------ Extract provided
Book Review: Sexy but Psycho - Dr Jessica Taylor

“Sexy But Psycho” is a fierce and necessary examination of how services and institutions label, silence, and pathologise women — particularly those who have experienced trauma. Jessica Taylor writes with clarity and conviction, exposing the long-standing tendency to view women’s distress as manipulation or madness rather than a response to harm.

This book invites us to look beyond diagnostic shorthand and see the context behind the coping. It challenges the reflexive use of terms like “attention-seeking,” “volatile,” or “borderline” — labels that often say more about system discomfort than the person standing in front of us.

Taylor’s argument is not anti-diagnosis; it is pro-humanity. She asks clinicians to be curious about what shaped someone’s patterns before deciding what those patterns mean. In doing so, she advocates for an approach many trauma-informed practitioners recognise instinctively: behaviour is communication, not pathology.
------------
Continue the book review of "Sexy But Psycho" from its last paragraph.
------ Records supplied
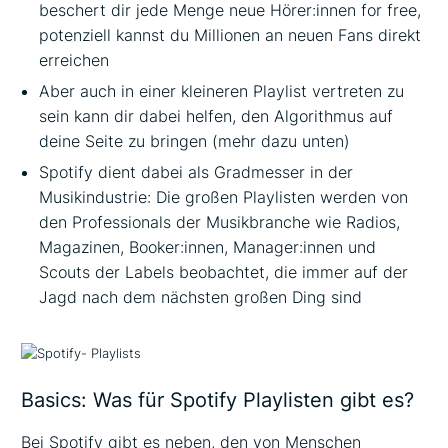
beschert dir jede Menge neue Hörer:innen for free,
potenziell kannst du Millionen an neuen Fans direkt
erreichen
Aber auch in einer kleineren Playlist vertreten zu
sein kann dir dabei helfen, den Algorithmus auf
deine Seite zu bringen (mehr dazu unten)
Spotify dient dabei als Gradmesser in der
Musikindustrie: Die großen Playlisten werden von
den Professionals der Musikbranche wie Radios,
Magazinen, Booker:innen, Manager:innen und
Scouts der Labels beobachtet, die immer auf der
Jagd nach dem nächsten großen Ding sind
Basics: Was für Spotify Playlisten gibt es?
Bei Spotify gibt es neben, den von Menschen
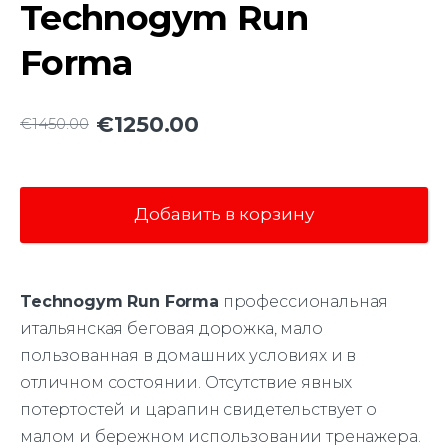
Technogym Run
Forma
€1250.00
€1450.00
Добавить в корзину
Technogym Run Forma
профессиональная
итальянская беговая дорожка, мало
пользованная в домашних условиях и в
отличном состоянии. Отсутствие явных
потертостей и царапин свидетельствует о
малом и бережном использовании тренажера.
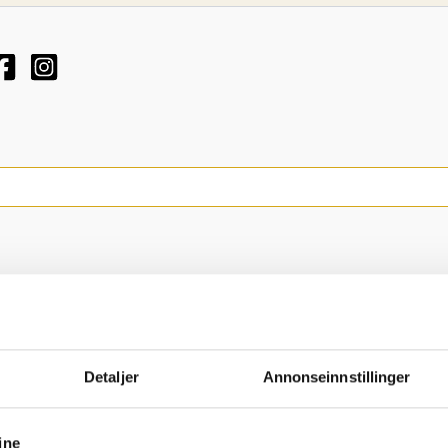
Detaljer
Annonseinnstillinger
ine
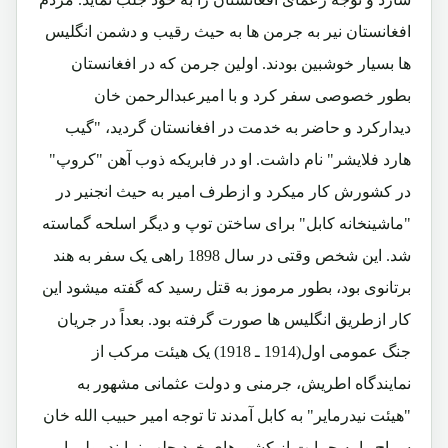
افغانستان نیر به جرمن ها به حیث رقیب و دشمن انگلیس
ها بسیار خوشبین بودند. اولین جرمن که در افغانستان
بطور خصوصی سفر کرد و با امیرعبدالرحمن خان
دیدارکرد و حاضر به خدمت در افغانستان گردید، "گیب
هارد فلایشر" نام داشت. او در فابریکه ذوب آهن "کروپ"
در کشورش کار میکرد و ازطرف امیر به حیث انجنیر در
"ماشینخانه کابل" برای ساختن توپ و دیگر اسلحه گماسته
شد. این شخص وقتی در سال 1898 راهی یک سفر به هند
برتانوی بود، بطور مرموز به قتل رسید که گفته میشود این
کار ازطریق انگلیس ها صورت گرفته بود. بعداً در جریان
جنگ عمومی اول(1914 ـ 1918) یک هیئت مرکب از
نمایندگاه اطریش، جرمنی و دولت عثمانی مشهور به
"هیئت نیدرمایر" به کابل آمدند تا توجه امیر حبیب الله خان
سراج را به حمایت از کشورهای خود جلب نمایند، ولی امیر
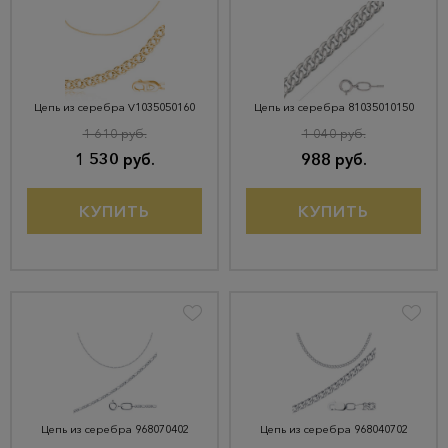
Цепь из серебра V1035050160
Цепь из серебра 81035010150
1 610 руб.
1 040 руб.
1 530 руб.
988 руб.
КУПИТЬ
КУПИТЬ
Цепь из серебра 968070402
Цепь из серебра 968040702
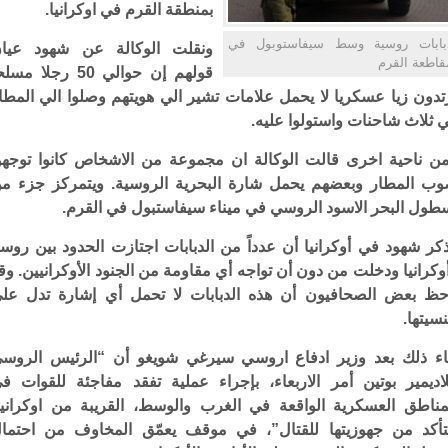
بمنطقة القرم في اوكرانيا.
بابات روسية وسط سيفاستوبول في
ونقلت الوكالة عن شهود عيا
قاطعة القرم
قولهم إن حوالي 50 رجلا مس
تدون زيا عسكريا لا يحمل علامات تشير الي هويتهم وصلوا الي المطا
 ثلاث شاحنات واستولوا عليه.
ن ناحية اخرى قالت الوكالة ان مجموعة من الاشخاص كانوا توجهو
ب المطار وبعضهم يحمل شارة البحرية الروسية. ويتمركز جزء م
طول البحر الاسود الروسي في ميناء سيفاستبول في القرم.
كر شهود في أوكرانيا أن عدداً من الدبابات اجتازت الحدود بين روسي
وكرانيا ودخلت من دون أن تواجه أي مقاومة من الجنود الأوكرانيين. وق
حظ بعض الصحافيون أن هذه الدبابات لا تحمل أي إشارة تدل عل
سيتها.
ء ذلك بعد وزير ادفاع اروسي سيرغي شويغو أن “الرئيس الروس
اديمير بوتين أمر الاربعاء، بإجراء عملية تفقد مفاجئة للقوات ف
مناطق العسكرية الواقعة في الغرب والوسط، القريبة من اوكرانيا
تأكد من جهوزيتها للقتال”، في موقف يعمّق المخاوف من احتما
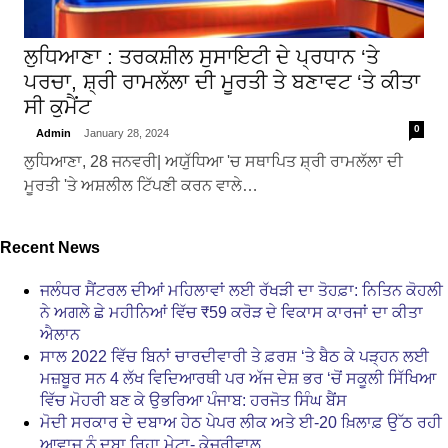
ਲੁਧਿਆਣਾ : ਤਰਕਸ਼ੀਲ ਸੁਸਾਇਟੀ ਦੇ ਪ੍ਰਧਾਨ ‘ਤੇ
ਪਰਚਾ, ਸ਼੍ਰੀ ਰਾਮਲੱਲਾ ਦੀ ਮੂਰਤੀ ਤੇ ਬਣਾਵਟ ‘ਤੇ ਕੀਤਾ
ਸੀ ਕੁਮੈਂਟ
0
Admin
January 28, 2024
ਲੁਧਿਆਣਾ, 28 ਜਨਵਰੀ| ਅਯੁੱਧਿਆ 'ਚ ਸਥਾਪਿਤ ਸ਼੍ਰੀ ਰਾਮਲੱਲਾ ਦੀ
ਮੂਰਤੀ 'ਤੇ ਅਸ਼ਲੀਲ ਟਿੱਪਣੀ ਕਰਨ ਵਾਲੇ…
Recent News
ਜਲੰਧਰ ਸੈਂਟਰਲ ਦੀਆਂ ਮਹਿਲਾਵਾਂ ਲਈ ਰੱਖੜੀ ਦਾ ਤੋਹਫ਼ਾ: ਨਿਤਿਨ ਕੋਹਲੀ
ਨੇ ਅਗਲੇ ਛੇ ਮਹੀਨਿਆਂ ਵਿੱਚ ₹59 ਕਰੋੜ ਦੇ ਵਿਕਾਸ ਕਾਰਜਾਂ ਦਾ ਕੀਤਾ
ਐਲਾਨ
ਸਾਲ 2022 ਵਿੱਚ ਬਿਨਾਂ ਚਾਰਦੀਵਾਰੀ ਤੇ ਫ਼ਰਸ਼ ‘ਤੇ ਬੈਠ ਕੇ ਪੜ੍ਹਨ ਲਈ
ਮਜ਼ਬੂਰ ਸਨ 4 ਲੱਖ ਵਿਦਿਆਰਥੀ ਪਰ ਅੱਜ ਦੇਸ਼ ਭਰ ‘ਚੋਂ ਸਕੂਲੀ ਸਿੱਖਿਆ
ਵਿੱਚ ਮੋਹਰੀ ਬਣ ਕੇ ਉਭਰਿਆ ਪੰਜਾਬ: ਹਰਜੋਤ ਸਿੰਘ ਬੈਂਸ
ਮੋਦੀ ਸਰਕਾਰ ਦੇ ਦਬਾਅ ਹੇਠ ਪੇਪਰ ਲੀਕ ਅਤੇ ਈ-20 ਖ਼ਿਲਾਫ਼ ਉੱਠ ਰਹੀ
ਆਵਾਜ਼ ਨੂੰ ਦਬਾ ਰਿਹਾ ਮੇਟਾ- ਕੇਜਰੀਵਾਲ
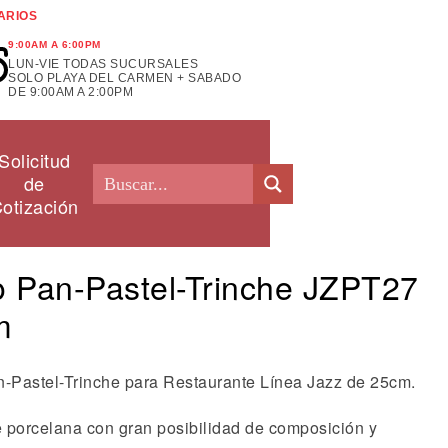
ARIOS
9:00AM A 6:00PM
LUN-VIE TODAS SUCURSALES
SOLO PLAYA DEL CARMEN + SABADO
DE 9:00AM A 2:00PM
Solicitud
de
otización
o Pan-Pastel-Trinche JZPT27
m
n-Pastel-Trinche para Restaurante Línea Jazz de 25cm.
de porcelana con gran posibilidad de composición y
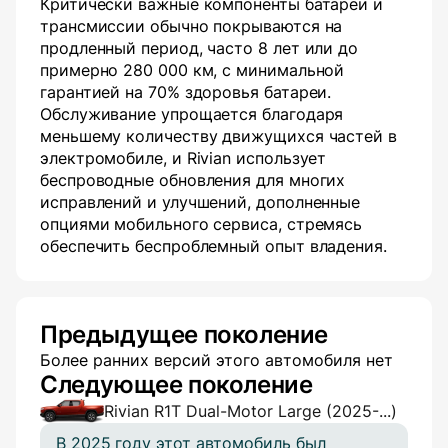
Критически важные компоненты батареи и
трансмиссии обычно покрываются на
продленный период, часто 8 лет или до
примерно 280 000 км, с минимальной
гарантией на 70% здоровья батареи.
Обслуживание упрощается благодаря
меньшему количеству движущихся частей в
электромобиле, и Rivian использует
беспроводные обновления для многих
исправлений и улучшений, дополненные
опциями мобильного сервиса, стремясь
обеспечить беспроблемный опыт владения.
Предыдущее поколение
Более ранних версий этого автомобиля нет
Следующее поколение
Rivian R1T Dual-Motor Large (2025-...)
В 2025 году этот автомобиль был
------------
**Exercise response:**
Where the book shines is in its unflinching critique of gendered responses to mental health. Women are often sexualised and punished for their pain, their resilience reframed as manipulation, their survival strategies treated as disorder. Taylor names this clearly, giving voice to many who have felt misunderstood — or harmed — by the systems designed to help them.

As a clinician, this book is a reminder that diagnosis without context is rarely care. It reinforces the importance of attunement, informed consent, and relational safety — especially when supporting people who have been dismissed or disbelieved in the past.

“Sexy But Psycho” won’t speak for every experience of mental health services, and readers may differ on aspects of its conclusions. But its core message is essential:

People are not their labels.

Their behaviours have origins — and often those origins are trauma.

Taylor’s writing encourages us to keep our minds sharp, our ethics firm, and our hearts open. For psychologists working in trauma, personality, and relational complexity, this book is not just relevant — it is a call to do better.